BUGIE E TRADIMENTI - Un terremoto strutturale pronto a rivoluzionare il calcio. E tra i grandi fautori ci sono proprio Perez e Agnelli, da sempre sostenitori del progetto e - da ieri sera - rispettivamente presidente e vicepresidente della nuova Superlega. Un doppio cambio di ruolo per il numero uno bianconero. Il quale, entrando in quest'élite europea, si è dimesso da presidente dell'Eca, l'Associazione dei Club Europei, che ieri - tramite un comunicato - si era esposta contro il nuovo format. Un comunicato al quale non ha partecipato lo stesso nipote dell'Avvocato: La Gazzetta dello Sport, infatti, racconta come si sia defilato non rispondendo per diverse ore al telefono. E qui iniziano i primi paradossi. Perché giusto un mese fa, durante l'assemblea generale dell'Eca, Agnelli definiva "un modello ideale" quella nuova Champions League, targata Uefa, che verrà ufficializzata oggi dal Comitato esecutivo a Montreaux. "Se dei club hanno lavorato da soli su qualche progetto, credo che per il momento si fermino qui" spiegava Agnelli, sostenendo un nuovo torneo che - a partire dal 2024 - rivedrà il format della Champions, assicurando 10 partite a stagione a tutti i club e 36 partecipanti. Un tradimento verso l'Eca ma, in parallelo, anche verso la stessa Uefa e il grande amico Ceferin: un rapporto anche extra-politico, basti pensare che il numero uno dell'Uefa è padrino della figlia del presidente bianconero. Il quale, in nome della Superlega, ha sacrificato un'amicizia e voltato le spalle a Ceferin.

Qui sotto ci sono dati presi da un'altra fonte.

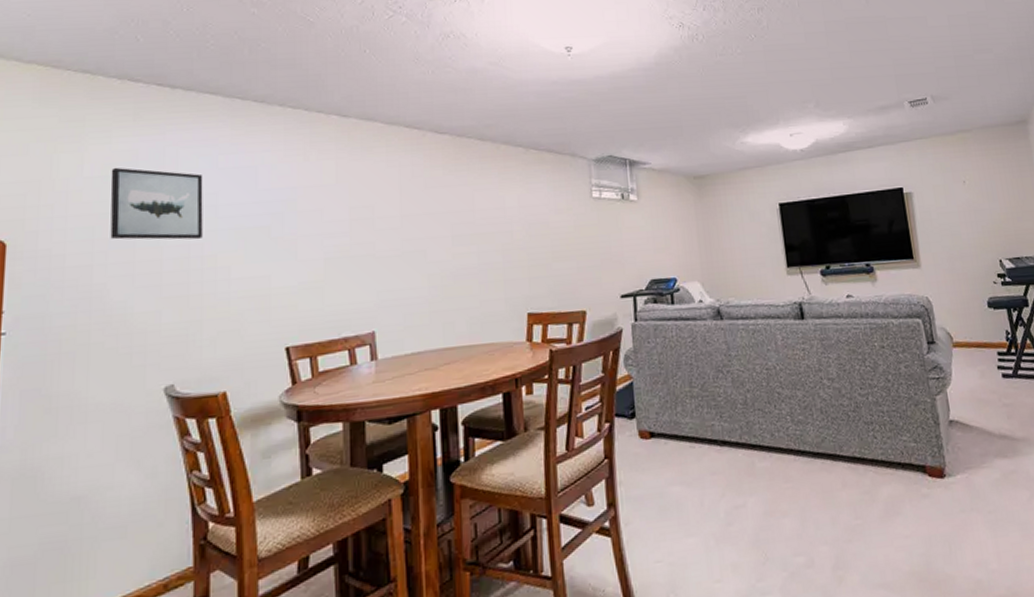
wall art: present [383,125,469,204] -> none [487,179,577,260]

IL NO AI FONDI - Ma non è l'unico cambio di strategia di Agnelli, vera variabile impazzita disposta a tutto pur di mettere in atto la rivoluzione. Si pensi, infatti, alla questione fondi: nel novembre scorso, infatti, tutti i 20 partecipanti all'assemblea della Lega Serie A votarono in favore dell'ingresso dei fondi in Lega. Il loro sì a Cvc-Advent-Fsi, private equity interessati al 10% della Serie A, avrebbe garantito 1,7 miliardi nelle casse dei club. Salvo poi, verso gennaio, cambiare totalmente idea, ponendosi fermamente in una posizione ostile ai fondi. Il motivo? Una clausola - all'interno del contratto - che vietava, per almeno 10 anni, l'appoggio a progetti simil-Superlega, che avrebbero azzerato o quasi l'appeal dei campionati nazionali.